**Work to be completed:** Extract every line of text from the material below verbatim, omitting the pictures from your answer.

**Data for review:**
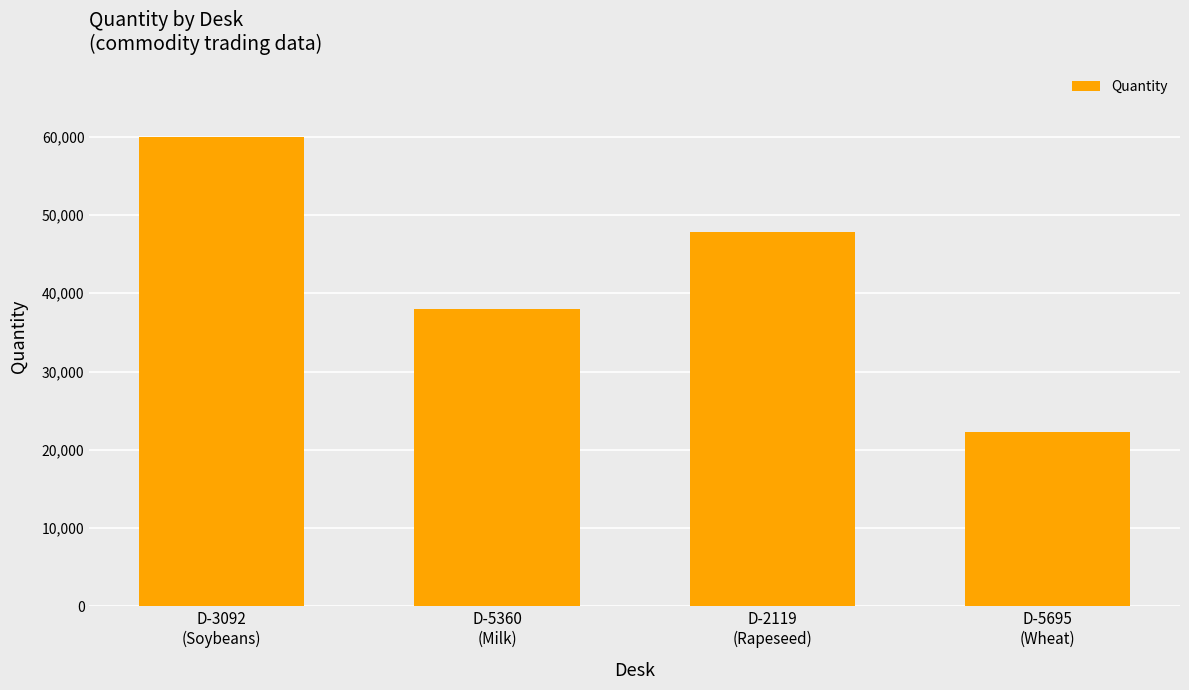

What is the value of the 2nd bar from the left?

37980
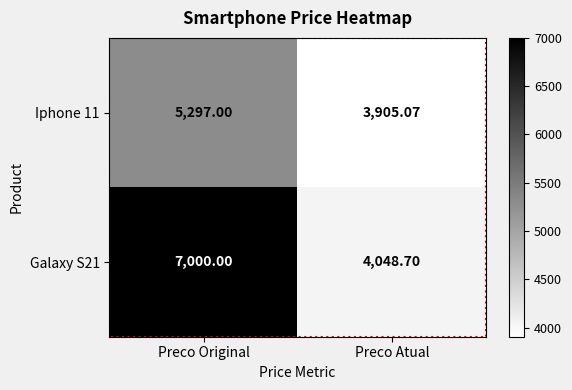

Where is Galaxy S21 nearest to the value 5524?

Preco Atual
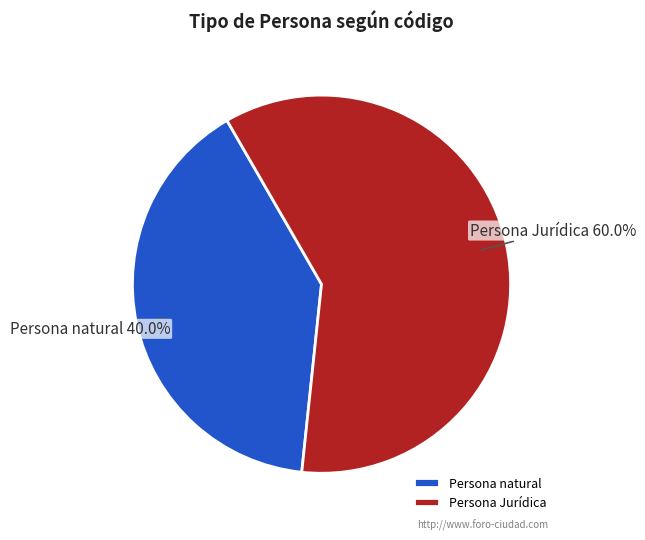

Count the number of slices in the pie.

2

**Expected answer:**
What is the value of the 2nd bar from the left?

37980

Where is Galaxy S21 nearest to the value 5524?

Preco Atual

Count the number of slices in the pie.

2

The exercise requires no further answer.